Client gibt es mit elasticsearch-api Show archive.org snapshot .
Alles andere bekommt man von searchkick Show archive.org snapshot
Integration (etwas vereinfacht):
module Post::DoesSearch
  as_trait do
    searchkick callbacks: :async # use sidekiq
    scope :search_import, -> { published.includes(:channel, :link) } # use for bulk indexing
    # index these fields
    def search_data
      attributes.slice(
        'title',
        'url',
      ).merge(
        body: html_to_text(body_html),
        user: {
          name: user&.name,
        },
        acl_group_ids: channel&.group_ids, # we need to somehow model powers in elastic
      )
    end
    # do not index, if not published
    def should_index?
      published?
    end
  end
end
Indizieren mit:
Post.reindex(async: true)
Callbacks in anderen Models:
class User < ApplicationRecord
  has_many :posts
  after_commit :reindex_posts
  def reindex_posts
    if saved_change_to_attribute?(:name)
      posts.reindex # this is not async, but we have workarounds!
    end
  end
end
Suche:
Searchkick.search(params[:query].to_s, models: [Post, Message, Document], page: params[:page], per_page: 20).to_a
Was macht Searchkick hinter den Kulissen
- Ein Index pro Model
 - Index-Aliase
 - Default-Mappings
 - Suche über mehrere Indexe
 
Mapping ansehen
http GET :9200/posts_development
Suche macht folgende Query:
cat | http GET :9200 /documents_development,posts_development/_search
{
  "query": {
    "bool": {
      "should": [
        {
          "dis_max": {
            "queries": [
              {
                "multi_match": {
                  "query": "my search query",
                  "boost": 10,
                  "operator": "and",
                  "analyzer": "searchkick_search",
                  "fields": [
                    "*.analyzed"
                  ],
                  "type": "best_fields"
                }
              },
              {
                "multi_match": {
                  "query": "my search query",
                  "boost": 10,
                  "operator": "and",
                  "analyzer": "searchkick_search2",
                  "fields": [
                    "*.analyzed"
                  ],
                  "type": "best_fields"
                }
              },
              {
                "multi_match": {
                  "query": "my search query",
                  "boost": 1,
                  "operator": "and",
                  "analyzer": "searchkick_search",
                  "fuzziness": 1,
                  "prefix_length": 0,
                  "max_expansions": 3,
                  "fuzzy_transpositions": true,
                  "fields": [
                    "*.analyzed"

···

**Aufgaben**
1: Gib den Teil der Datensätze wortgetreu wieder, der mit der ersten Zeile anfängt und mit der Zeile endet, in der „cryptées peuvent être, pour“ steht; beide Enden gehören dazu.
2: Setze den Auszug über Searchkick an der Stelle fort, an der er aufhört.
Der Auszug und die Datensätze stammen aus verschiedenen Quellen.

···

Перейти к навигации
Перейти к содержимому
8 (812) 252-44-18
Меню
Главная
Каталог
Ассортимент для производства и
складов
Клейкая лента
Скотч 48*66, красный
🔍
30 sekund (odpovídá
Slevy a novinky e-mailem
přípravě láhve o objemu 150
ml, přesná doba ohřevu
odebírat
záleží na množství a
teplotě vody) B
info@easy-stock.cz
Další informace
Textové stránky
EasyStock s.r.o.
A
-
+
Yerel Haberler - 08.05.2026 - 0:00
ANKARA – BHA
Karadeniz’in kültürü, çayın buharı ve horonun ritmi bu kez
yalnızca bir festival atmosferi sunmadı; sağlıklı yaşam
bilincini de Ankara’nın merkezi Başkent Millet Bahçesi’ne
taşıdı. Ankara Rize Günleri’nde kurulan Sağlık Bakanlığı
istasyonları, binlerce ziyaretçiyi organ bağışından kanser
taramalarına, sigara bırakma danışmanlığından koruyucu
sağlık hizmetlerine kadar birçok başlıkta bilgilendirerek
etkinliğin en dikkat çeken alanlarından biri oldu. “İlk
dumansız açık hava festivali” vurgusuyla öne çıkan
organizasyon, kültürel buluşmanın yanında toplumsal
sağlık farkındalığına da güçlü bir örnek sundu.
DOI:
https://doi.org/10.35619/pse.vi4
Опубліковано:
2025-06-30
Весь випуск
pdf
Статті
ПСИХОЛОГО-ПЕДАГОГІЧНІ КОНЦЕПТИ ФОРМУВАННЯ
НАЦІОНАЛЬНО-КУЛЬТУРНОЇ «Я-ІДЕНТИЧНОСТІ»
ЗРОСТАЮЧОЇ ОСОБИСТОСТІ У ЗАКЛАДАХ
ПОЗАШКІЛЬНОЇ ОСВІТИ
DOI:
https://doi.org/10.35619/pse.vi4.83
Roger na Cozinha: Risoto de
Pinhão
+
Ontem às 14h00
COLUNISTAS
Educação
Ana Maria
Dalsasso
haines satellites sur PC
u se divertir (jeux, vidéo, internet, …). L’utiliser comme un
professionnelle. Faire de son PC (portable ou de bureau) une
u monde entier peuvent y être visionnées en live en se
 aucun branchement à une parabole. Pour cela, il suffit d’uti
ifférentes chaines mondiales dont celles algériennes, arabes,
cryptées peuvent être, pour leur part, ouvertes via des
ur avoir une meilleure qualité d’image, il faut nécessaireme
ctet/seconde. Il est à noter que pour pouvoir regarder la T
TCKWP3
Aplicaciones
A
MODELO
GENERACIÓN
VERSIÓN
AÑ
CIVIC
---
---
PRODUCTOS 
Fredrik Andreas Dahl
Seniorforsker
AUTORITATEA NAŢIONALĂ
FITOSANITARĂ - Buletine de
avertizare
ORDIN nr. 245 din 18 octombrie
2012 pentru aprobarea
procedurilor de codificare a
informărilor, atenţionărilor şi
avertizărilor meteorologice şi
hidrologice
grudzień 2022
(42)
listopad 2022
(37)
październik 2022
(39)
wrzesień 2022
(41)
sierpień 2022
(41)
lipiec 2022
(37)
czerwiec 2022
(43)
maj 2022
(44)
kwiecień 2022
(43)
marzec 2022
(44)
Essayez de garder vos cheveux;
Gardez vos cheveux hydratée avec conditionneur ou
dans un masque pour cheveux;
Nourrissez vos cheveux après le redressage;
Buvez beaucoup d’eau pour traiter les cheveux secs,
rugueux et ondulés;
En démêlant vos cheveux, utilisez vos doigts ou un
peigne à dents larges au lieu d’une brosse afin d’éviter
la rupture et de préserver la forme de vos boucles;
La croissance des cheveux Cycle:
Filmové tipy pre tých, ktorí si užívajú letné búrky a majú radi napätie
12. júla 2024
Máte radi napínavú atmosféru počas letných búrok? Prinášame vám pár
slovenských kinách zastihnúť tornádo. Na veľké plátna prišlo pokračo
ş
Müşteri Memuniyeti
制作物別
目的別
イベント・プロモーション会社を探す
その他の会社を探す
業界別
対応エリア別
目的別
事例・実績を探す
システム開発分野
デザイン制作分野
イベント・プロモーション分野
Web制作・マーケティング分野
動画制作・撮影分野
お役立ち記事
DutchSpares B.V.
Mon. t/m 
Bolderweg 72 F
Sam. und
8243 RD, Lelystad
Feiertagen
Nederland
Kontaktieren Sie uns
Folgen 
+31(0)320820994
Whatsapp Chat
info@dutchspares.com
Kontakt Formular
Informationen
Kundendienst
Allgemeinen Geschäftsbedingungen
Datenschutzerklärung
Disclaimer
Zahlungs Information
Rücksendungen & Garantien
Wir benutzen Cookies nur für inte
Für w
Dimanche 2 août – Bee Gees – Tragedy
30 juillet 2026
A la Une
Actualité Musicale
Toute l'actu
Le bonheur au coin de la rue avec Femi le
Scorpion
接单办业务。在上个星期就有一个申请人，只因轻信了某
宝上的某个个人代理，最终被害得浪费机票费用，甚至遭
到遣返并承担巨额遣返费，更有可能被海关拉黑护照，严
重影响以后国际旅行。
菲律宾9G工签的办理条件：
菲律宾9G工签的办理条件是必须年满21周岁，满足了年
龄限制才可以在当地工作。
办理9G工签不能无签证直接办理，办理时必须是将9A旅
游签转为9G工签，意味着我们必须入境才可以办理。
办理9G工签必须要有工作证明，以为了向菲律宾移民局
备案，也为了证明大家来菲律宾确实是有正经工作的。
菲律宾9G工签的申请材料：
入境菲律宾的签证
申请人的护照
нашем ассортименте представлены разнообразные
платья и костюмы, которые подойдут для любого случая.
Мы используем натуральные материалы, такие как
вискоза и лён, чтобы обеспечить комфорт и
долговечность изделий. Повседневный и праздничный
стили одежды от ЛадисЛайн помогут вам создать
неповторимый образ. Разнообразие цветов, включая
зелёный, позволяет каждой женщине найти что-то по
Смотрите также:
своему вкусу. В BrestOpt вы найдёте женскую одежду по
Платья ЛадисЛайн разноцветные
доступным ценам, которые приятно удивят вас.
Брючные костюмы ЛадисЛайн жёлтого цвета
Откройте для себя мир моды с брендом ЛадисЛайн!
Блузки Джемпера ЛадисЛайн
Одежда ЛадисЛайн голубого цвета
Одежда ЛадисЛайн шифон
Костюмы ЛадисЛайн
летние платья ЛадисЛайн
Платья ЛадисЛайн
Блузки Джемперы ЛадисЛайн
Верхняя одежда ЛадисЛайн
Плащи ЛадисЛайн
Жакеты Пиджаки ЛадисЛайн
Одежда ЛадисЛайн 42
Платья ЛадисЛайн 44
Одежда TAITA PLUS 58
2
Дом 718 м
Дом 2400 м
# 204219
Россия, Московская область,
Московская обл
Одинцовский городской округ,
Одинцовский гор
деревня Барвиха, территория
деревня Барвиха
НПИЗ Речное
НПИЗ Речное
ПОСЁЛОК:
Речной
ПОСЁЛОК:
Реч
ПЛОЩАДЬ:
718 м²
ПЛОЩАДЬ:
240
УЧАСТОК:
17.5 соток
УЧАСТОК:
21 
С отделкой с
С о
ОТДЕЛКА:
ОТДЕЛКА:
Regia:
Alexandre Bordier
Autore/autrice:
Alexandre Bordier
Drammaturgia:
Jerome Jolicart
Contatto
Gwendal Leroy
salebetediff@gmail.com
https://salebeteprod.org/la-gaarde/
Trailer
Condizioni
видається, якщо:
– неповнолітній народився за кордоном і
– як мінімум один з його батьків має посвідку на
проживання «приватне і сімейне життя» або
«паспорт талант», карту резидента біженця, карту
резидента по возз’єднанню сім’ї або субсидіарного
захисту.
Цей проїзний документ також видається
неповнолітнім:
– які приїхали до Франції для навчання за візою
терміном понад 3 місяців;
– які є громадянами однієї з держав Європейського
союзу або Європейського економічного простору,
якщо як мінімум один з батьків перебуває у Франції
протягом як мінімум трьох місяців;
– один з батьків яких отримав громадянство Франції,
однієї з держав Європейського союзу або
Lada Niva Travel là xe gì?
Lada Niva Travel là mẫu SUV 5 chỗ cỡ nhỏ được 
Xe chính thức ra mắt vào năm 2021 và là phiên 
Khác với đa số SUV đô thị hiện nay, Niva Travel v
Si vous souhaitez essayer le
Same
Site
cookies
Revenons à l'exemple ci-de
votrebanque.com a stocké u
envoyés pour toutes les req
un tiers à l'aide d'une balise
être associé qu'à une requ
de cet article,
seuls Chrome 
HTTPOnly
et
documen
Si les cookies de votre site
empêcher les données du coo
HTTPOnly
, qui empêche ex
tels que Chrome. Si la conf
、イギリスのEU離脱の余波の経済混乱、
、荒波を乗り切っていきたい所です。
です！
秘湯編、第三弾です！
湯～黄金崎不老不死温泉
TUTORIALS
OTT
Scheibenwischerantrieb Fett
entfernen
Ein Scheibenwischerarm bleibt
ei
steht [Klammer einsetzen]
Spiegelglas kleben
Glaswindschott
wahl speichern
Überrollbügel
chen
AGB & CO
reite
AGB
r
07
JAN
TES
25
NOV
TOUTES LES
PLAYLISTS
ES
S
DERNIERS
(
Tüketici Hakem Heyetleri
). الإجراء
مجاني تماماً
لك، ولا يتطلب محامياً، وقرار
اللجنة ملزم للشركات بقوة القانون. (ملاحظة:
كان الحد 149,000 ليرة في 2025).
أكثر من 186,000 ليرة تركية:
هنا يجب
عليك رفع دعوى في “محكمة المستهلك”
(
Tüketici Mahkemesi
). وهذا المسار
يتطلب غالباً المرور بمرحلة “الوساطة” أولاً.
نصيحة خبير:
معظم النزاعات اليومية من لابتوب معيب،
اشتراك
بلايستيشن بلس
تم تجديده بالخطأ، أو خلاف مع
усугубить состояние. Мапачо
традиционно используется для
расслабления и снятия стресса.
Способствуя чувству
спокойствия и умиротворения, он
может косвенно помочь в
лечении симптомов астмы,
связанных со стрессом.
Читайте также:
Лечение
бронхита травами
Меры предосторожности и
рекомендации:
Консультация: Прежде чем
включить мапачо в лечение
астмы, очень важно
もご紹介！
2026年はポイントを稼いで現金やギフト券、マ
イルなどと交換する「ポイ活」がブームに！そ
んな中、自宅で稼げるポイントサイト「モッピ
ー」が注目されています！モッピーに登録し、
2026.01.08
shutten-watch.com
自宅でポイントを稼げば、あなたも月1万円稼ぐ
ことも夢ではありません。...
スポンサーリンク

···

**Antworten**
1:
Перейти к навигации
Перейти к содержимому
8 (812) 252-44-18
Меню
Главная
Каталог
Ассортимент для производства и
складов
Клейкая лента
Скотч 48*66, красный
🔍
30 sekund (odpovídá
Slevy a novinky e-mailem
přípravě láhve o objemu 150
ml, přesná doba ohřevu
odebírat
záleží na množství a
teplotě vody) B
info@easy-stock.cz
Další informace
Textové stránky
EasyStock s.r.o.
A
-
+
Yerel Haberler - 08.05.2026 - 0:00
ANKARA – BHA
Karadeniz’in kültürü, çayın buharı ve horonun ritmi bu kez
yalnızca bir festival atmosferi sunmadı; sağlıklı yaşam
bilincini de Ankara’nın merkezi Başkent Millet Bahçesi’ne
taşıdı. Ankara Rize Günleri’nde kurulan Sağlık Bakanlığı
istasyonları, binlerce ziyaretçiyi organ bağışından kanser
taramalarına, sigara bırakma danışmanlığından koruyucu
sağlık hizmetlerine kadar birçok başlıkta bilgilendirerek
etkinliğin en dikkat çeken alanlarından biri oldu. “İlk
dumansız açık hava festivali” vurgusuyla öne çıkan
organizasyon, kültürel buluşmanın yanında toplumsal
sağlık farkındalığına da güçlü bir örnek sundu.
DOI:
https://doi.org/10.35619/pse.vi4
Опубліковано:
2025-06-30
Весь випуск
pdf
Статті
ПСИХОЛОГО-ПЕДАГОГІЧНІ КОНЦЕПТИ ФОРМУВАННЯ
НАЦІОНАЛЬНО-КУЛЬТУРНОЇ «Я-ІДЕНТИЧНОСТІ»
ЗРОСТАЮЧОЇ ОСОБИСТОСТІ У ЗАКЛАДАХ
ПОЗАШКІЛЬНОЇ ОСВІТИ
DOI:
https://doi.org/10.35619/pse.vi4.83
Roger na Cozinha: Risoto de
Pinhão
+
Ontem às 14h00
COLUNISTAS
Educação
Ana Maria
Dalsasso
haines satellites sur PC
u se divertir (jeux, vidéo, internet, …). L’utiliser comme un
professionnelle. Faire de son PC (portable ou de bureau) une
u monde entier peuvent y être visionnées en live en se
 aucun branchement à une parabole. Pour cela, il suffit d’uti
ifférentes chaines mondiales dont celles algériennes, arabes,
cryptées peuvent être, pour leur part, ouvertes via des

2:
                  ],
                  "type": "best_fields"
                }
              },
              {
                "multi_match": {
                  "query": "my search query",
                  "boost": 1,
                  "operator": "and",
                  "analyzer": "searchkick_search2",
                  "fuzziness": 1,
                  "prefix_length": 0,
                  "max_expansions": 3,
                  "fuzzy_transpositions": true,
                  "fields": [
                    "*.analyzed"
                  ],
                  "type": "best_fields"
                }
              }
            ]
          }
        }
      ]
    }
  },
  "timeout": "11s",
  "_source": false,
  "size": 10000,
  "from": 0
}
Aggregations
- aggregations liefern "Statistiken" zu Suchtreffern
 - hieß früher mal "Facetten"
 - ein bisschen analog zu "GROUP BY" in SQL
 - gibt endlose Liste unterstützter aggregations:
- Metrics
- Avg
 - Weighted avg
 - Geo bounds
 - Max
 - Min
 - ...
 
 - Buckets
- Terms
 - Date Histogram
 - IP Range
 - Significant Terms
 
 
 - Metrics
 
Searchkick.search(query, models: [Post, Message], limit: 0, aggs: [:_type]).to_a
cat | http GET :9200/documents_development,posts_development/_search
{
  "query": { ... },
  "aggs": {
    "_type": {
      "terms": {
        "field": "_type",
        "size": 1000
      }
    }
  }
}
{
  "aggregations": {
    "_type": {
      "buckets": [
        {
          "doc_count": 476,
          "key": "document"
        },
        {
          "doc_count": 31,
          "key": "post"
        }
      ],
      "doc_count_error_upper_bound": 0,
      "sum_other_doc_count": 0
    }
  },
  "hits": { ... }
}
Testing
Indizierung ist per Default aus, wird für Tags angemacht. Dann muss auch einmal der Index angelegt werden.
# spec/spec_helper.rb
require 'searchkick'
Searchkick.index_suffix = ENV['TEST_ENV_NUMBER'] # muss vor dem Laden von Models passieren
# search_spec.rb
describe Search, search: true do # enable indexing
  # ...
  it 'only returns posts for a post query' do
    post = create(:post)
    create(:event)
    Post.search_index.refresh # force index to update
    Event.search_index.refresh # force index to update
    expect(described_class.new(query: '*', type: 'post').each.map(&:record)).to eq [post]
  end
  # ...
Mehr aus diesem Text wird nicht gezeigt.